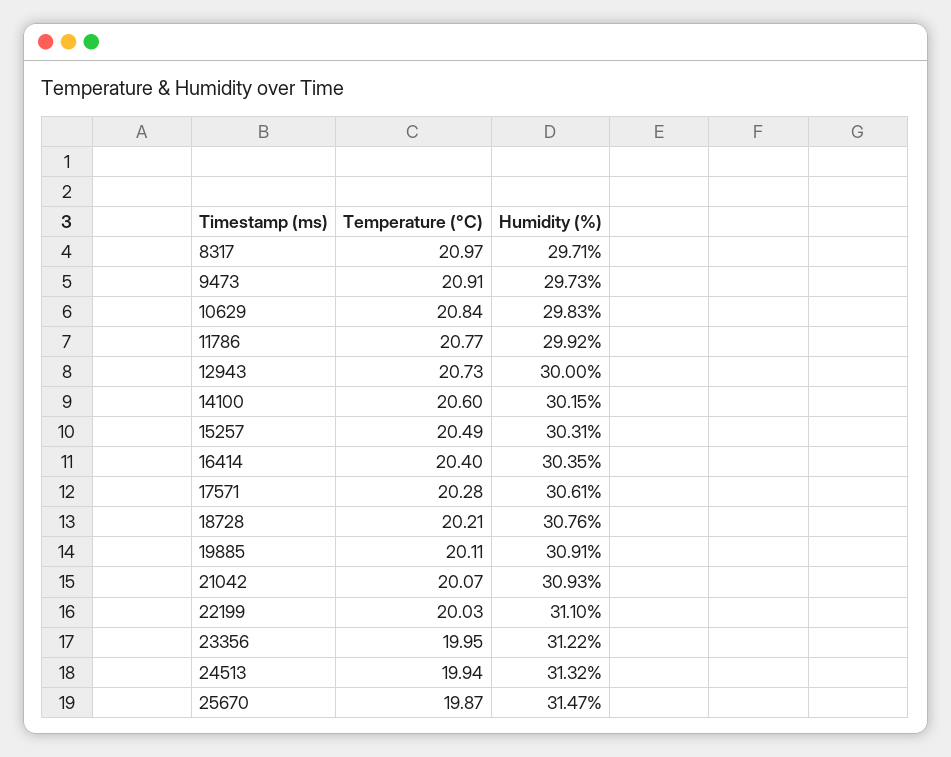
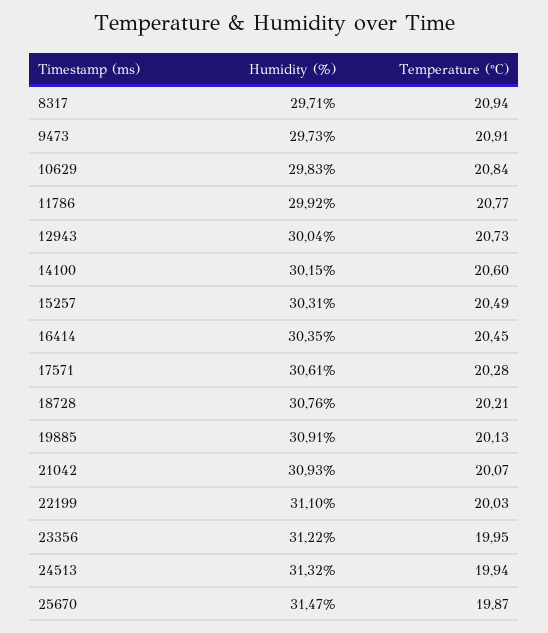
  {
    "Temperature (°C)": {
-     "8317": 20.97,
+     "8317": 20.94,
      "9473": 20.91,
      "10629": 20.84,
      "11786": 20.77,
      "12943": 20.73,
      "14100": 20.6,
      "15257": 20.49,
-     "16414": 20.4,
+     "16414": 20.45,
      "17571": 20.28,
      "18728": 20.21,
-     "19885": 20.11,
+     "19885": 20.13,
      "21042": 20.07,
      "22199": 20.03,
      "23356": 19.95,
      "24513": 19.94,
      "25670": 19.87
    },
    "Humidity (%)": {
      "8317": 29.71,
      "9473": 29.73,
      "10629": 29.83,
      "11786": 29.92,
-     "12943": 30,
+     "12943": 30.04,
      "14100": 30.15,
      "15257": 30.31,
      "16414": 30.35,
      "17571": 30.61,
      "18728": 30.76,
      "19885": 30.91,
      "21042": 30.93,
      "22199": 31.1,
      "23356": 31.22,
      "24513": 31.32,
      "25670": 31.47
    }
  }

▶ Your goal
Transcribe the listing exactly; skip the pictures.

▶ Completed task
  {
    "Temperature (°C)": {
-     "8317": 20.97,
+     "8317": 20.94,
      "9473": 20.91,
      "10629": 20.84,
      "11786": 20.77,
      "12943": 20.73,
      "14100": 20.6,
      "15257": 20.49,
-     "16414": 20.4,
+     "16414": 20.45,
      "17571": 20.28,
      "18728": 20.21,
-     "19885": 20.11,
+     "19885": 20.13,
      "21042": 20.07,
      "22199": 20.03,
      "23356": 19.95,
      "24513": 19.94,
      "25670": 19.87
    },
    "Humidity (%)": {
      "8317": 29.71,
      "9473": 29.73,
      "10629": 29.83,
      "11786": 29.92,
-     "12943": 30,
+     "12943": 30.04,
      "14100": 30.15,
      "15257": 30.31,
      "16414": 30.35,
      "17571": 30.61,
      "18728": 30.76,
      "19885": 30.91,
      "21042": 30.93,
      "22199": 31.1,
      "23356": 31.22,
      "24513": 31.32,
      "25670": 31.47
    }
  }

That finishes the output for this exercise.